Bunun bir sonucu olarak, mirasçılar, miras bırakanların
yapamadığı ibadetlerden ancak vasiyyet etmeleri hâlinde
sorumlu olabilir. Bunların ödemediği zekât borçlarını,
mirasın üçte birinden ödenmesini vasiyet etmesi gibi. Yine mirasçı,
vârisin işlediği suçtan sorumlu tutulamaz. Diğer yandan
bir kimse defalarca zina etse, defalarca hırsızlık yapsa,
her defasında cezalandırılmamışsa, tek ceza
yeterli olur. Çünkü cezadan maksat, menetmek ve alıkoymaktır.
Bu maksat, bununla da gerçekleşir. İşlenen suçların
cezalarını uygulamak hâkime ait bir görevdir.
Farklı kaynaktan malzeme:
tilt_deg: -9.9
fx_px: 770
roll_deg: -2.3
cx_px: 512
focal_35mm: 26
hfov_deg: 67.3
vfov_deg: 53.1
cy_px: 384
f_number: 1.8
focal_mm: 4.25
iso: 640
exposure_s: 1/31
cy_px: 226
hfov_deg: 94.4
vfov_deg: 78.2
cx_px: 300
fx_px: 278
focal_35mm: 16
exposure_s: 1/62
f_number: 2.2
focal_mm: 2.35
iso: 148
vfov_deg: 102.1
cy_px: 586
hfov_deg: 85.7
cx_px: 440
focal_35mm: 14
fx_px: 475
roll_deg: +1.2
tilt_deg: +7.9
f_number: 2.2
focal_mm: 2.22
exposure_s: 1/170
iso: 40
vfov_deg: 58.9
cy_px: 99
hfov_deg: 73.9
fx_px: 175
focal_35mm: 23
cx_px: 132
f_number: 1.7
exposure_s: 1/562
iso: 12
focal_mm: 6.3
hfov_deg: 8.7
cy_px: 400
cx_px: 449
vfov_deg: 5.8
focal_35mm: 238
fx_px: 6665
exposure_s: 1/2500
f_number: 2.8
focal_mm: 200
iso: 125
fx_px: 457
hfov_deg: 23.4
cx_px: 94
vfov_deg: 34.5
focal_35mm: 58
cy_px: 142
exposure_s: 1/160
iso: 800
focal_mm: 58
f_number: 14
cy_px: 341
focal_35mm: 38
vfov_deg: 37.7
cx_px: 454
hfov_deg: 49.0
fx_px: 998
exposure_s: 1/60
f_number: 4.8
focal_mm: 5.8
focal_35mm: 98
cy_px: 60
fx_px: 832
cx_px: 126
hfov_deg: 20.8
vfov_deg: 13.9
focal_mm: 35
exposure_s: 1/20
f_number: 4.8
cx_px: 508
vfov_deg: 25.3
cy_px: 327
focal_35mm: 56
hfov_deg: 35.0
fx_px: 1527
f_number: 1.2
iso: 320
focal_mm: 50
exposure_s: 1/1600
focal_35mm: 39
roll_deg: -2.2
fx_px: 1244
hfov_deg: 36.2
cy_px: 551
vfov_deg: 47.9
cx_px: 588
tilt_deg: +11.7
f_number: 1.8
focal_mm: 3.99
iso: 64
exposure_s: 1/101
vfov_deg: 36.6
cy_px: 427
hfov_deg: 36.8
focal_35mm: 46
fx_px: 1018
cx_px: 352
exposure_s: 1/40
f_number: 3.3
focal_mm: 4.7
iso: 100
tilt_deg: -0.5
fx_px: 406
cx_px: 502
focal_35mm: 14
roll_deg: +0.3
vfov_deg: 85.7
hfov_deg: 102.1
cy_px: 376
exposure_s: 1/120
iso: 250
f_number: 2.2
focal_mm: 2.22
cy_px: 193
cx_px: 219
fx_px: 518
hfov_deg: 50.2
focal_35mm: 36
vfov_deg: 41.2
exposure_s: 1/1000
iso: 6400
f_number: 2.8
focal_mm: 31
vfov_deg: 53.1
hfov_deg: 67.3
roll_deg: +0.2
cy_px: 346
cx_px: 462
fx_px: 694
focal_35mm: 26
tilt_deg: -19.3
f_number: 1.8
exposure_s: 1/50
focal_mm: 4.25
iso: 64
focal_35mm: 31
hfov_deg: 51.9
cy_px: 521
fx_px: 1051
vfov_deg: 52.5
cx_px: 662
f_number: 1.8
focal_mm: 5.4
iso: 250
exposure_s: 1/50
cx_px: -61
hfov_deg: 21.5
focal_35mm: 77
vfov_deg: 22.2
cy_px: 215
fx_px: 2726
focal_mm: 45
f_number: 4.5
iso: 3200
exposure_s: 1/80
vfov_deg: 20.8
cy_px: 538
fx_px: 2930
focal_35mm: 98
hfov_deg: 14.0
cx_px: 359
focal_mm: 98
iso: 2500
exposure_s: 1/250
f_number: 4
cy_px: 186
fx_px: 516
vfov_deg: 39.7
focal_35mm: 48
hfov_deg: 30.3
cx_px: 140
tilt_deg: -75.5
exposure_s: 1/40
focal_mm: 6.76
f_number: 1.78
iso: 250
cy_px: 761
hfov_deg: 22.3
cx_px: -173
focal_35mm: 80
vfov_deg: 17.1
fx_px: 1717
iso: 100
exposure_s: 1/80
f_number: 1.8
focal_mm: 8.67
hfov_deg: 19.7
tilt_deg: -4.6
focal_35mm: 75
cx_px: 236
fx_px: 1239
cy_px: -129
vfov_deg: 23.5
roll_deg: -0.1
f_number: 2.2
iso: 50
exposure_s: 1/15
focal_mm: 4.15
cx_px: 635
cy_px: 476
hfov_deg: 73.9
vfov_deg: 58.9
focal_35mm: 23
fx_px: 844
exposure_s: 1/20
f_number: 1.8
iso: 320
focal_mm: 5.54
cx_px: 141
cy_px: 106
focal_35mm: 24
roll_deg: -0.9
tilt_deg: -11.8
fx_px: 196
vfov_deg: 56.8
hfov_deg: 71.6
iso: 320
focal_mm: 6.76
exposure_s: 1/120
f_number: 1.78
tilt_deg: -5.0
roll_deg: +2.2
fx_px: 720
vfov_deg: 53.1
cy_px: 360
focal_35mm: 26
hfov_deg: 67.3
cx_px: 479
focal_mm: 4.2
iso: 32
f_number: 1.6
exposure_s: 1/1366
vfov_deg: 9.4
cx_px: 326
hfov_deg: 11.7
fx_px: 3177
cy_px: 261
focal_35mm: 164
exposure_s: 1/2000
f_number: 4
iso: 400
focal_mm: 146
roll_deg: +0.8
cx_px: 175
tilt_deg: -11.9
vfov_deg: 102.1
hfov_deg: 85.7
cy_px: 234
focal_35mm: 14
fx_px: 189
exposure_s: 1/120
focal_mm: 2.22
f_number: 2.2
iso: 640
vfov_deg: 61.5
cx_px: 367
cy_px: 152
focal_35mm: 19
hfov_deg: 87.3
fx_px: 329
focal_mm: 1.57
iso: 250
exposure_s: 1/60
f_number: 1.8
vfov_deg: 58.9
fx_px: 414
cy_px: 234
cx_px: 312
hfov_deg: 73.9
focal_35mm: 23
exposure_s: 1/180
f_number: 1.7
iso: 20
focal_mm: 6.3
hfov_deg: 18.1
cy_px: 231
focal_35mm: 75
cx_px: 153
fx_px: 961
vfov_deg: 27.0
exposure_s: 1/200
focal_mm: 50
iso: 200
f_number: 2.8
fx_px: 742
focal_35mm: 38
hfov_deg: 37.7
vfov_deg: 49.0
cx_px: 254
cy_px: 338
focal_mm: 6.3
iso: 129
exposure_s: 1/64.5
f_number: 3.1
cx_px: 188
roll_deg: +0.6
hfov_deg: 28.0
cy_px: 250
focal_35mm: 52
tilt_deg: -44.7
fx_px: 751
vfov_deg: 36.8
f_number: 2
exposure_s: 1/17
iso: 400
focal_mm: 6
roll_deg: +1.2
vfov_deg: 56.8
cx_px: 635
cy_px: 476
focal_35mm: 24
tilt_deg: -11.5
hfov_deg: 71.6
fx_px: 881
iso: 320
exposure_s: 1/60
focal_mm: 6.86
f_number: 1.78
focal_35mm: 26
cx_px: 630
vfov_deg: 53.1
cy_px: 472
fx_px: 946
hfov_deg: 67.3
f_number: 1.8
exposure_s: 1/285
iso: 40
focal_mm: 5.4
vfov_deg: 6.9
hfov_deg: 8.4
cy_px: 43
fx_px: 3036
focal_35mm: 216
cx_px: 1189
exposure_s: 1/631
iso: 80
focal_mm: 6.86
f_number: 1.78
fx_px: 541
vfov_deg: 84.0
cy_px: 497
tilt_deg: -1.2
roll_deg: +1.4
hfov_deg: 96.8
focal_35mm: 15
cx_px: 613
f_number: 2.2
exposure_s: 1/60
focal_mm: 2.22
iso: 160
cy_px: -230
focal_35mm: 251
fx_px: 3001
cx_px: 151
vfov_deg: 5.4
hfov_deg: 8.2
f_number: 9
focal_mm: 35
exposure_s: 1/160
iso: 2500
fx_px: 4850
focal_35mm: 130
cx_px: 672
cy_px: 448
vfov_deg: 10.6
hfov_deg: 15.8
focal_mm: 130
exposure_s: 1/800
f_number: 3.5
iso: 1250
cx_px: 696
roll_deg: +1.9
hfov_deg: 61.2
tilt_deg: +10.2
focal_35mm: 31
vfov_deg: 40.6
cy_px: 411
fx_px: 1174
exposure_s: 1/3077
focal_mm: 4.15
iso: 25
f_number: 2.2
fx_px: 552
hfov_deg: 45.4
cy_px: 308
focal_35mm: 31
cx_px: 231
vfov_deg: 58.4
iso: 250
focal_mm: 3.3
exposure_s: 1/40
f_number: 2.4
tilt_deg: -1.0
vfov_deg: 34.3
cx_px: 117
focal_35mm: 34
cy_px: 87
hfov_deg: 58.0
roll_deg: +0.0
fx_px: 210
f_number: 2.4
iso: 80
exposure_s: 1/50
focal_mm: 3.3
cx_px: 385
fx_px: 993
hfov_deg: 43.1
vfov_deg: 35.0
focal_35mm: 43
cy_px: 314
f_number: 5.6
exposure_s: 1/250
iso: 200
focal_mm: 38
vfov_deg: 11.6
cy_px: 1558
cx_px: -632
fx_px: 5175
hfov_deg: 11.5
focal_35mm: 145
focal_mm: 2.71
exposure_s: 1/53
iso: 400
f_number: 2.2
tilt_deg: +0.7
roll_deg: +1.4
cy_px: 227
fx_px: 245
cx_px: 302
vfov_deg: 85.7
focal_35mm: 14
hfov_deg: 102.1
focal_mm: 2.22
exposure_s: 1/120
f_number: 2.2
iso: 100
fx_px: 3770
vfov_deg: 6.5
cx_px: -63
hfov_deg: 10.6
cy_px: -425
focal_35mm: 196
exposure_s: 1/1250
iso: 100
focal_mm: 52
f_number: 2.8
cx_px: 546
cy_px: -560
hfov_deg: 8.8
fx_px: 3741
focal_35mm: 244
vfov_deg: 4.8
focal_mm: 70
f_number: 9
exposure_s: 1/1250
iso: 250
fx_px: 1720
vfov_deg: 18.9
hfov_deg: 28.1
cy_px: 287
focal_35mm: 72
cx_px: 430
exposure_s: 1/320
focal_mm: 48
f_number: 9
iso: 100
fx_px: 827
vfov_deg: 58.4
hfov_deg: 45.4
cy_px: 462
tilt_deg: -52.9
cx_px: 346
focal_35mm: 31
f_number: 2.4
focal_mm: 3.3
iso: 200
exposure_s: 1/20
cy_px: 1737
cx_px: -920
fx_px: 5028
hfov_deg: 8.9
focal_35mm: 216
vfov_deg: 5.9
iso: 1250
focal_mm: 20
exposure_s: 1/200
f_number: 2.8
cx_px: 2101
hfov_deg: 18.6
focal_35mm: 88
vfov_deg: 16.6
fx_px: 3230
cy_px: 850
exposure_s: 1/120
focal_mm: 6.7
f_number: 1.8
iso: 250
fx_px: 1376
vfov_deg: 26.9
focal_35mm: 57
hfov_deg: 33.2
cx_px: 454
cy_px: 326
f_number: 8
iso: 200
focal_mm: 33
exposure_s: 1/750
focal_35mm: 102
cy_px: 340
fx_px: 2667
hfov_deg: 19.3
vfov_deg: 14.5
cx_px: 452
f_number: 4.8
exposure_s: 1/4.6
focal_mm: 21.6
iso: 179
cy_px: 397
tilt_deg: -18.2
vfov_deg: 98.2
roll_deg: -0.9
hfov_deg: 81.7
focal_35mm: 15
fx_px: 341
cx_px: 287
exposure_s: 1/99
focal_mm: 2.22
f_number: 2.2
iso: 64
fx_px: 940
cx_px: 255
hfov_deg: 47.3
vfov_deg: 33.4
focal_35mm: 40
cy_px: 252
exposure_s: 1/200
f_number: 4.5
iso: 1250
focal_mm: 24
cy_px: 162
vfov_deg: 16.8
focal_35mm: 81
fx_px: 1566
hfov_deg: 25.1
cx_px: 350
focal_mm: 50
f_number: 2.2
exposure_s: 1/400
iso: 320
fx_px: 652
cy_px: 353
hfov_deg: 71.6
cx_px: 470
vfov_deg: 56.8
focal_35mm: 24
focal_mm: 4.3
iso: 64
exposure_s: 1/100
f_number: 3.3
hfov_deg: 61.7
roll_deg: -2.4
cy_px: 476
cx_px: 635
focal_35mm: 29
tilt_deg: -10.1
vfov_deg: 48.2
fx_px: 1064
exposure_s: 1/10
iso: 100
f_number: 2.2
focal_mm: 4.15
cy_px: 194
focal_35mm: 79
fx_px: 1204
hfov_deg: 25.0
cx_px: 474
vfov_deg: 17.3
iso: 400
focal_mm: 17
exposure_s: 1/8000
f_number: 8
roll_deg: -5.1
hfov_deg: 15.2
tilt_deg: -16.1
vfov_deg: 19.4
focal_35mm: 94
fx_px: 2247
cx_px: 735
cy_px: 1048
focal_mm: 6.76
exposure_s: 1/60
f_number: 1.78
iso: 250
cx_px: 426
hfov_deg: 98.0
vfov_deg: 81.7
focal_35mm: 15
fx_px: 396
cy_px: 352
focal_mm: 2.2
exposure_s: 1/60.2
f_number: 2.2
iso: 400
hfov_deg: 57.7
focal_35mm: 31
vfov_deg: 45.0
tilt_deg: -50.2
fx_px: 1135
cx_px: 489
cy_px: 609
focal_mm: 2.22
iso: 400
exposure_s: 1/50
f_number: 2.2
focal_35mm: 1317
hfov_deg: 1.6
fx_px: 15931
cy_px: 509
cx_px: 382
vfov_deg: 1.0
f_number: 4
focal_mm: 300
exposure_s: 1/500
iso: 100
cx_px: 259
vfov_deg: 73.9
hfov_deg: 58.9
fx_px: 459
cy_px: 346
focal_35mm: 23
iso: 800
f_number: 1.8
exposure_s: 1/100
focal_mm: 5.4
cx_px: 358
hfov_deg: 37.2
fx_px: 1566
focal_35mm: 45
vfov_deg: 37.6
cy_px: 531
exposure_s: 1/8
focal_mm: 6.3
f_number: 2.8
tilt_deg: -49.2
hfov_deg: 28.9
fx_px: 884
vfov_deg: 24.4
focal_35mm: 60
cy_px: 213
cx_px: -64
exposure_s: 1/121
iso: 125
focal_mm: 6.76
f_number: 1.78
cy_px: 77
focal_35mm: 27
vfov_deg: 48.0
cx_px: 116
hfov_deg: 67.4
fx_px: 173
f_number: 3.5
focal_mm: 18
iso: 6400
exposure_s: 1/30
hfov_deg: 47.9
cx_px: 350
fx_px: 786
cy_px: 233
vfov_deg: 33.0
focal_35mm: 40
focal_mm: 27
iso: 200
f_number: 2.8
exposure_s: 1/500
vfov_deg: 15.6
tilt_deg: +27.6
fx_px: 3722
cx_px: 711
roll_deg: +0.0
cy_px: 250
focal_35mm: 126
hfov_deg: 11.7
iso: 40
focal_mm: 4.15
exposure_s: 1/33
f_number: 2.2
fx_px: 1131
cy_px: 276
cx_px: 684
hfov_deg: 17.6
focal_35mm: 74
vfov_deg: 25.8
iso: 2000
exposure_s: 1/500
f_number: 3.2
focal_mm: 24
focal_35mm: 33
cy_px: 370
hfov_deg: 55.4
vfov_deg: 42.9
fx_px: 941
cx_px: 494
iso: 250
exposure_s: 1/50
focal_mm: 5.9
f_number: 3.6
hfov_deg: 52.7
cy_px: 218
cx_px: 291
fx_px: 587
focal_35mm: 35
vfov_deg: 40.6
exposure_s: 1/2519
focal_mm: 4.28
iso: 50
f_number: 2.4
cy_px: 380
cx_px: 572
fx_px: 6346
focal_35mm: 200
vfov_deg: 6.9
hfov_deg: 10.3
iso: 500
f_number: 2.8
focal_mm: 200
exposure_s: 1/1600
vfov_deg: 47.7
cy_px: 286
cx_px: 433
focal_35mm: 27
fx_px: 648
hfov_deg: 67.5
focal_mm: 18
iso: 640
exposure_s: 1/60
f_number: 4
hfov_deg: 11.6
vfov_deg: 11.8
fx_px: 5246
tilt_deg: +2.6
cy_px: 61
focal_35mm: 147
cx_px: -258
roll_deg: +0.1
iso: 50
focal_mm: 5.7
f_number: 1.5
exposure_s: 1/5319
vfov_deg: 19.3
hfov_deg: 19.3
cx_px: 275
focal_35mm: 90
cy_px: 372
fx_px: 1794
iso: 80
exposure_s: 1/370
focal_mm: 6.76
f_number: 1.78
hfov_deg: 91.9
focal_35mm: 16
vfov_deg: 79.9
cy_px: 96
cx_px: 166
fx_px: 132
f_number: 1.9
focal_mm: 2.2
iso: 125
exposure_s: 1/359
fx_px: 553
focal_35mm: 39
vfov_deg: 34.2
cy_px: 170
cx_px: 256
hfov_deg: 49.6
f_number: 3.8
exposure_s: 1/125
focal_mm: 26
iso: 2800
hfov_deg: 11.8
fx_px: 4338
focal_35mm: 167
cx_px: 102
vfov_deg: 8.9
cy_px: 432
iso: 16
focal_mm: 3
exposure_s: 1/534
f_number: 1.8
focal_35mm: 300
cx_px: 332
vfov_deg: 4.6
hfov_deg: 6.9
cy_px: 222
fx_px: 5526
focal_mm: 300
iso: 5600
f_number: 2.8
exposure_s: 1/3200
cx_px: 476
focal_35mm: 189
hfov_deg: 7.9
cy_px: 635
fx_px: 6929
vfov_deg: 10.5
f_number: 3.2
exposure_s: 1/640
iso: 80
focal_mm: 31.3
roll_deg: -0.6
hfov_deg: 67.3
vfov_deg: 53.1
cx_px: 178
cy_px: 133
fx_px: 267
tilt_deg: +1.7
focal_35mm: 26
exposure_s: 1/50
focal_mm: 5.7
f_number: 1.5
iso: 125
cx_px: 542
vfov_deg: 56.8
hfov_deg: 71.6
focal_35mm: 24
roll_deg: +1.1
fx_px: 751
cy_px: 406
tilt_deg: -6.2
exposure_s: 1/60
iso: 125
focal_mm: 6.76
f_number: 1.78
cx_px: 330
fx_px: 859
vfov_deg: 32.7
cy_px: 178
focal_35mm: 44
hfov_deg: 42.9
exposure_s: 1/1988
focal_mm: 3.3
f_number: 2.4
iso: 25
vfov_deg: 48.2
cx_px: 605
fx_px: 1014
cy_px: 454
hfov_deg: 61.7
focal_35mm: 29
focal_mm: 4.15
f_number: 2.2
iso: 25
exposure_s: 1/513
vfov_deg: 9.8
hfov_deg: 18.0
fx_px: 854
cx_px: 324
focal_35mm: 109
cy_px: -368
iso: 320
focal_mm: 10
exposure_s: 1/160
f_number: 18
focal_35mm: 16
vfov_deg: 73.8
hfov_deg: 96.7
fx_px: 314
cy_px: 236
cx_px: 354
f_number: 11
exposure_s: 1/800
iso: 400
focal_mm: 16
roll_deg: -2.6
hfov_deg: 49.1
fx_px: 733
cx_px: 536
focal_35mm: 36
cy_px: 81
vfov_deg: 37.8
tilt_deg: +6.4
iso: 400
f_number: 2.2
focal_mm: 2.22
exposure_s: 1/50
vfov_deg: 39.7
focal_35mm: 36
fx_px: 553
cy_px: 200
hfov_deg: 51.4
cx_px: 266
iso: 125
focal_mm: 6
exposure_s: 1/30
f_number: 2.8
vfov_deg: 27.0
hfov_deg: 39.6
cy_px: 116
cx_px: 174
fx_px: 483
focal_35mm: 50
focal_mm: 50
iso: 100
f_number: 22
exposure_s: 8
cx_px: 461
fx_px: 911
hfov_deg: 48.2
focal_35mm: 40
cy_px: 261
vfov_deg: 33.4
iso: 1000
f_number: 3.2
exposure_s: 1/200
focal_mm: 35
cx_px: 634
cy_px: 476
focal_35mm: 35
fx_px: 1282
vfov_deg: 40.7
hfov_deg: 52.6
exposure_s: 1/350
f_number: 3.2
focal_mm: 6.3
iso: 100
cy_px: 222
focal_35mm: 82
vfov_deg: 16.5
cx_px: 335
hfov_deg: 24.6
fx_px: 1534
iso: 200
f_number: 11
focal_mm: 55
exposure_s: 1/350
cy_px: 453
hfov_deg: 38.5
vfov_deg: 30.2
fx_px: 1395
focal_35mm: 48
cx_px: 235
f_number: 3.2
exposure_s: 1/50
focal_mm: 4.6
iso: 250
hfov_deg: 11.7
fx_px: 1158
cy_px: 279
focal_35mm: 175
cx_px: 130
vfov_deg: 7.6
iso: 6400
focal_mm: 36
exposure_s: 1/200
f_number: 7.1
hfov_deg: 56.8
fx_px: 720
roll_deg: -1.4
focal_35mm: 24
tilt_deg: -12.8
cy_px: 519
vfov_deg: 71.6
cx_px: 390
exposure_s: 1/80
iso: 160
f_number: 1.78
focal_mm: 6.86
Hâkim (kâdî)
ibadetleri terkeden veya bu konuda tenbellik gösterenleri te'dip eder,
suç işleyenlere had ve ta'zîr cezalarını tatbik eder (es-Serahsî,
el-Mebsût, IX, 185; el-Kâsânî, Bedâyiu's-Sanayi; VII, 52 vd.; Ebû
Zehra, Usûlü'l-Fıkh, Kahire (t.y), s. 324-326; ez-Zühaylî, a.g.e,
IV, 13, 14).

2. İnsan hakkı(hukuku'l-ibâd):

Bunlar, özel olarak fertlerin maslahatını
korumayı hedef alan haklar olup, bazı hallerde hak sahibine bir
bedel verilir veya düşebilir. Kul hakları ya genel olur.
Kişinin sağlığını, çocukları ve
malları korumak, güvenliği sağlamak, suç ve düşmanlıklara
engel olmak ve devlete ait genel irtifak haklarından yararlanmak gibi.
Yahut nitelikte olur. Mâlikin mülkünde hakkını gözetmek, satıcının
semende (sâtış bedeli) alıcının maldaki
hakkı, kişinin telef edilen malının bedeli ve
gaspedilen malın geri verilmesi konusundaki hakkı,
kadının kocası üzerindeki nafaka hakkı, annenin küçük
çocuğu üzerindeki bakım yani (hıdâne) hakkı ve
babanın çocuğu üzerindeki velâyet hakkı, özel nitelikli
kul haklarındandır.

İnsan haklarında, hak sahibinin af, sulh,
ibra ya da mübah kılma yollarıyla hakkı düşürmesi
mümkün ve caizdir. Bunlarda miras cereyan eder. Tedâhül hükümleri
uygulanmaz. Yani insan hakkı aleyhine işlenen her suç için ayrı
ceza gerekir. Ayrıca bu çeşit cezanın uygulanması hak
sahibinin veya velisinin şahsi şikâyetine bağlıdır.

3. Müşterek hak:

Allah ve insan hakkı, ikisi bir arada bulunan
haklara müşterek hak denir. Ancak bunları bazılarında
kul hakkı üslün olur. Meselâ; boşanan kadının
iddetinde bu iki hakkı bir arada görmek mümkündür. Onda Allah
hakkı vardır, çünkü amaç neseplerin karışmasını
önlemektir. Kul hakkı yönü vardır, çünkü, çocuğun
nesebini korumak da söz konusudur. Ancak Allah hakkı daha
üstündür. Çünkü nesepleri korumada toplumun genel menfaati vardır.
Yine insanın hayatını, aklını, sıhhatini ve
malını korumada iki hak vardır, fakat Allah hakkı,
toplum menfaatinin umûmî olması yüzünden daha üstündür. Zina
isnadında bulunup ta bunu dört şahitle ispat edemeyen kimseye
seksen değnek vurma cezasında (kazf) da iki hak vardır,
iftiraya uğrayandan âr ve ayıbı kaldırmak, şeref
ve itibarını iâde etmek kul hakkıdır.
İnsanları ırz ve iffetlerini korumak ise Allah hakkı
olup, bu daha üstündür. Ancak İmam Şâfiî'ye (Ö. 204/819)
göre, kazf haddi hâlis kul haklarındandır. Bu kabil haklar hüküm
bakımından Allah haklarına dahildir (es-Serahsî, a.g.e,
IX, 112; el-Kâsânî, a.g.e., VII, 52, 56; İbnü'l-Hümâm"
Fethu'l-Kadîr, Kahire (t.y), IV, I94; Ebû Zehra. a.g.e, s. 324-326).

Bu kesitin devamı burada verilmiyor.